An On Brand Reaction to the Looming Threat of War

We have seen in the past few years that this is the generation of the internet. Millenials and Gen Z’s are consistently known for their tech skills, constantly being on their phones, communicating via texting rather than in person, etc, etc. So really, who was surprised when their response to the threat of a war was to make it go viral?

On January 3, having just barely started the new decade, President Donald Trump sanctioned a US drone strike killing Iranian general Qasem Soleimani, who he says was involved or responsible for the deaths of numerous Americans. Immediately, WW3 began trending on twitter with everything from fear of an upcoming war to jokes about who should be drafted.

Tensions continued to rise when Iran carried out a ballistic missile attack on US air bases in Iraq on Wednesday morning. Since this, many countries have made statements about their intentions and hopes during this crisis. The newly appointed Iranian general has said that there will be serious repercussions for the United States’ actions and that the ballistic missile attack was an act of retaliation for Soleimani’s death. President Trump has also stated that no US soldiers were killed in the attack against them but that if the countries were to go to war, America’s army is better by far than any other country’s and the Iranians would have no chance.
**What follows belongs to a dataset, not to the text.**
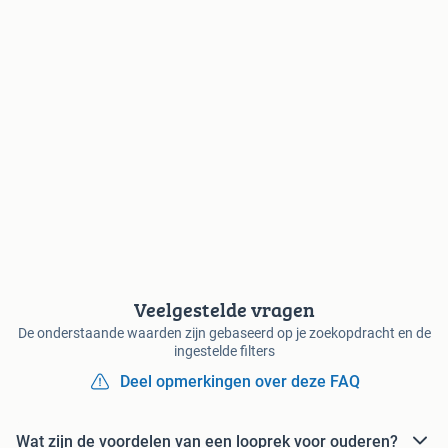
Veelgestelde vragen
De onderstaande waarden zijn gebaseerd op je zoekopdracht en de
ingestelde filters
Deel opmerkingen over deze FAQ
Wat zijn de voordelen van een looprek voor ouderen?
Other countries have given statements saying that they would encourage a deescalation of the international crisis and do not want it to lead to a world war.

Throughout this series of events, WW3 has continued to flourish as a trending topic on nearly every social media platform. Twitter users post lists of who they think should be drafted before them while Tik Tok females boast how much cooking and cleaning they do saying despite the push for gender equality, they shouldn’t be drafted for the war. Still others post jokes about them doing the ‘renegade dance’ instead of throwing a grenade as their general ordered. Canadians post videos of them pretending to use knives or scissors in their backyards to ‘cut themselves off’ from the American border while Americans post ‘updated’ world maps which show Canada and the USA swapped to show Iran where to point their nukes.

In a time of crisis, it seems that our generation’s way of coping truly is humour, no matter how dangerous, or even deadly, of a situation it may be. Maybe this generation really isn’t cut out for war, but they certainly know how to use social media.